Strategic communication

Phase 2: Design your messages and means

Design your messages

Step 1: Design the key message

The key message describes the essence of your sub goal. Your key message tells what you are doing and why you are doing it. All other messages should be in harmony with the key message. Tips:

  • Focus on the essential element of your mission
  • Be brief and use simple wording
  • Highlight the positive but be honest

Step 2: Design messages for each target audience and stakeholder

A message for everyone, is heard by no one. You need to tailor the message to the knowledge, attitude and behavior of each target group. Uses words that are easy to understand and that connect with the values, norms and language of the target audience. Check if the messages are consistent with your mission and with your key message.

Step 3: Pre-test your messages

This way you prevent misunderstanding or lack of clarity before your messages have been printed and distributed widely. As the message is closely linked with the means, it is a good idea to use the intended means as well. Present your message to members of your target audiences & stakeholder and check:

  • Is the message understood?
  • Is the message accepted and agreed?
  • Does the tone of voice appeal?
  • Does the message work?

Frog leap!

Now you have a set of field tested messages tailored to each stakeholder and target audience. It’s time to design your means!

Download the tool Designing your messages and make the jump

Design your means

Step 1:  Design your means for the Understanding phase

Use two-way and face-to-face communication to understand your audiences and stakeholders. This is most effective. Informal talks and interviews combined with focus groups is often a good recipe.

Leave your office and go out into the field and into the offices, kitchens and pubs were your target audiences and stakeholders are. Observation is also a great means to understand.

Another tip: listen, listen and listen. Be open. Be curious. Don’t push your own agenda during this step. Don’t send your messages yet.

Step 2: Using means for your Designing phase

Involve stakeholders and get them to cooperate by using two-way communication as well. Start a dialogue with round tables & meetings. Mix these means with face-to-face, one on one communication to persuade and engage key decision makers. Turn owners of the problem into owners of the solution.

This is aimed at generating and selecting ideas for supporting interventions.

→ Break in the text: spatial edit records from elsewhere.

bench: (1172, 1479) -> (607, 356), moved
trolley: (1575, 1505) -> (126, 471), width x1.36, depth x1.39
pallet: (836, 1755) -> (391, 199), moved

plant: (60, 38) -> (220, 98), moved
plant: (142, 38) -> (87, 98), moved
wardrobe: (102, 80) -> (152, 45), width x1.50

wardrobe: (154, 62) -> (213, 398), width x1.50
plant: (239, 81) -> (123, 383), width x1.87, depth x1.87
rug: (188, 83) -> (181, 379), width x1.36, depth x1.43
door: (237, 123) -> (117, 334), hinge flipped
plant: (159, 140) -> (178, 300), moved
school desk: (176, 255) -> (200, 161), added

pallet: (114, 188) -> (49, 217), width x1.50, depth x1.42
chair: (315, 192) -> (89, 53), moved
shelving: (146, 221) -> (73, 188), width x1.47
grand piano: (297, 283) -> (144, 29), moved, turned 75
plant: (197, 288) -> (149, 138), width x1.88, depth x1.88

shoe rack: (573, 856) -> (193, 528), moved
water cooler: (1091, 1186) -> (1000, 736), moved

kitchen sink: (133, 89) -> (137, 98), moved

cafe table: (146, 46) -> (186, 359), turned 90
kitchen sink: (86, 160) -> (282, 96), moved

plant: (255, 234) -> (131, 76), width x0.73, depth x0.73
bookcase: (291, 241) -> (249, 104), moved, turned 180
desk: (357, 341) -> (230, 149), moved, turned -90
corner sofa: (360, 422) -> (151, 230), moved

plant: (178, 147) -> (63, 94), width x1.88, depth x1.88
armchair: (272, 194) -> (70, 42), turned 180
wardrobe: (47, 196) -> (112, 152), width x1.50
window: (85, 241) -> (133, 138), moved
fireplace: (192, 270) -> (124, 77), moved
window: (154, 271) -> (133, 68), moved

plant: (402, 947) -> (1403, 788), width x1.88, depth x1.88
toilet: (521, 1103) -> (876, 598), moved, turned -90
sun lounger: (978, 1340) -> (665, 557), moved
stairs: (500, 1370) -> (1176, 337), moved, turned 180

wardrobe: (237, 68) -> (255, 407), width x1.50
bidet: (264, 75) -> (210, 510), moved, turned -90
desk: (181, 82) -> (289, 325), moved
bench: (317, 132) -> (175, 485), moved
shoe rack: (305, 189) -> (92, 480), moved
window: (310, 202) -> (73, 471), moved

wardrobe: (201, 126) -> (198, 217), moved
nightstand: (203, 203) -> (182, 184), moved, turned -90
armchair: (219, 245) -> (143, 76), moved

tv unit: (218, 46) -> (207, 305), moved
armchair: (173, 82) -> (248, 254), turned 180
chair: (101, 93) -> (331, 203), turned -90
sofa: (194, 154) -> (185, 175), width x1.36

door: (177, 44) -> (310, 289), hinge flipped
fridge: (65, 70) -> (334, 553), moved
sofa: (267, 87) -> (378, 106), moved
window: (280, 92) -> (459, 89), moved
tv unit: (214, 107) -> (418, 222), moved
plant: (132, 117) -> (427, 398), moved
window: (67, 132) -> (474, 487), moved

Stakeholders know best which solutions fail and which solutions work. They will come up with a package of interventions you could never have thought of yourself.

Design the supporting interventions together with your partners: select ways to get the money you need, develop rules & control to influence behavior and design the infrastructure your need to make ‘new’ behavior more attractive and ‘old & wrong behavior’ less attractive or impossible.

Step 3: Design your communication means for the Execution phase

Design the communication means aimed at influencing knowledge, attitudes and behavior with tailored messages for your target audiences.

  • For each audience, list the means that reach them.
  • Rank the credibility of each means.
  • Rank the effectiveness of each means. This depends mainly on your objectives and the target audiences characteristics. You need good judgment, experience and communication expertise to make a good choice. Your choice also depends on available budget of course!

Frog leap!

Now you designed your strategy, message and means. It’s time to execute!